每次循环后,清空 map,这里由于 api 定义的原因,所以需要再次循环一次 两个 map,才能够清空(github.com/parca-dev/p…

	it = stackTraces.Iter(4)
		var prev []byte = nil
		for it.Next() {
			if prev != nil {
				err := stackTraces.DeleteKey(prev)
				if err != nil {
					level.Warn(p.logger).Log("msg", "failed to delete stack trace", "err", err)
				}
			}

			key := it.Key()
			prev = make([]byte, len(key))
			copy(prev, key)
		}
		if prev != nil {
			err := stackTraces.DeleteKey(prev)
			if err != nil {
				level.Warn(p.logger).Log("msg", "failed to delete stack trace", "err", err)
			}
		}

		it = counts.Iter(keySize)
		prev = nil
		for it.Next() {
			if prev != nil {
				err := counts.DeleteKey(prev)
				if err != nil {
					level.Warn(p.logger).Log("msg", "failed to delete count", "err", err)
				}
			}

			key := it.Key()
			prev = make([]byte, len(key))
			copy(prev, key)
		}
		if prev != nil {
			err := counts.DeleteKey(prev)
			if err != nil {
				level.Warn(p.logger).Log("msg", "failed to delete count", "err", err)
			}
		}

ebpf 优化

批量从 counts map 中读取数据

一次从 counts map 中读取最多的数据并删除对应的 keys。(github.com/parca-dev/p…

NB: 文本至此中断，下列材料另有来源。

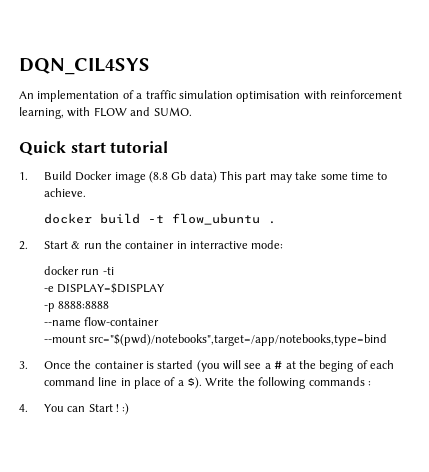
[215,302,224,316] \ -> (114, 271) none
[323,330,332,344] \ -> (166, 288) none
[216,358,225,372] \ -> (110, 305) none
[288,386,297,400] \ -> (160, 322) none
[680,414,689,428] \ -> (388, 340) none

	batchSize := p.bpfMaps.counts.GetMaxEntries()
	level.Debug(p.logger).Log("msg", "fetching stack trace counts in batch", "batchSize", batchSize)

	values, err = p.bpfMaps.counts.GetValueAndDeleteBatch(countKeysPtr, nil, unsafe.Pointer(&nextCountKey), batchSize)
	processedCount := len(values)

批量删除 stacktrace:

func (m bpfMaps) clean(stacks []int32, logger log.Logger) {
	for _, stackID := range stacks {
		err := m.stacks.DeleteKey(unsafe.Pointer(&stackID))
		if err != nil {
			if !errors.Is(err, syscall.ENOENT) {
				// Continuing in case of an error as we still want to delete the rest of the
				// stacks in the slice.
				level.Debug(logger).Log("msg", "failed to delete stack trace", "errno", err)
			}
		}
	}
}

不过,这个 batch 的功能,随后被 parca 官方回滚了,原因是对 linux 版本有要求(github.com/parca-dev/p…

需要 5.2+,而通常 ebpf 4.14 就足够了。(github.com/parca-dev/p…

增加 rlimit

github.com/parca-dev/p…

libbpf 默认映射的 module 只有 512MB,增加 rlimit。
rLimit := syscall.Rlimit{
		Cur: uint64(defaultRlimit),
		Max: uint64(defaultRlimit),
	}

	// RLIMIT_MEMLOCK is 0x8.
	if err := syscall.Setrlimit(unix.RLIMIT_MEMLOCK, &rLimit); err != nil {
		return fmt.Errorf("failed to increase rlimit: %w", err)
	}

system profiling

之前的 parca 是为每个 cgroup(pod)进行采样,现在进行系统范围每个进程的分析,这有助于减少分析器的开销:

github.com/parca-dev/p…

rust ebpf

parca 团队曾经尝试使用 rust 去支持 ebpf,随后又在 rust 工具链不晚上,无法支持 dwarf 堆栈展开的时候,回滚到 c(github.com/parca-dev/p…

dwarf unwind

所有的 go 程序,都使用 frame pointer,因此可以通过 bpf_get_stackid 获取对应的堆栈。

但是对于 c++ 程序,parca 实现了一套基于 dwarf 的堆栈展开。